*** Opening Information provided ***
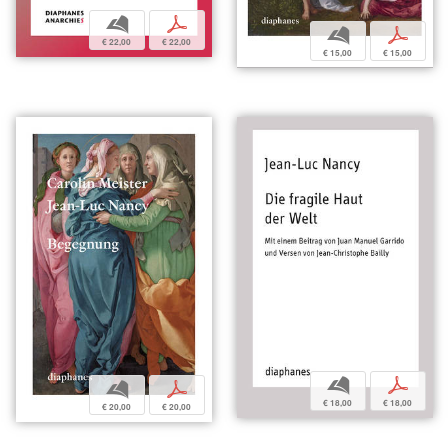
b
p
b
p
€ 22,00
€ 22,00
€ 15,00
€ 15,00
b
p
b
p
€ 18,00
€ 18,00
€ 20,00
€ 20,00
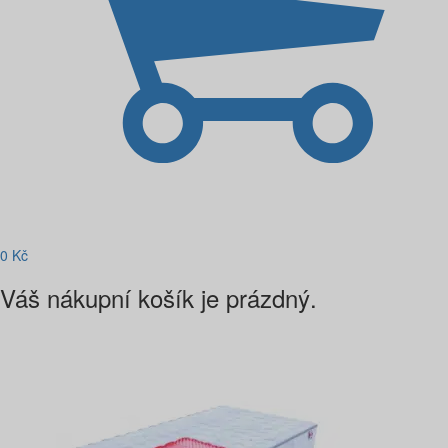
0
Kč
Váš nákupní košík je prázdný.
*** Closing Information provided ***
*** Opening Information provided ***
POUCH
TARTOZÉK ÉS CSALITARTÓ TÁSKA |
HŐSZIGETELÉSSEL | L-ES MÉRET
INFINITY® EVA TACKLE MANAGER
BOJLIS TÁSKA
*** Closing Information provided ***
Aim of the task:
Only the number is wanted: how many lines in the preceding entries hold the string "TÁSKA"?

Response:
2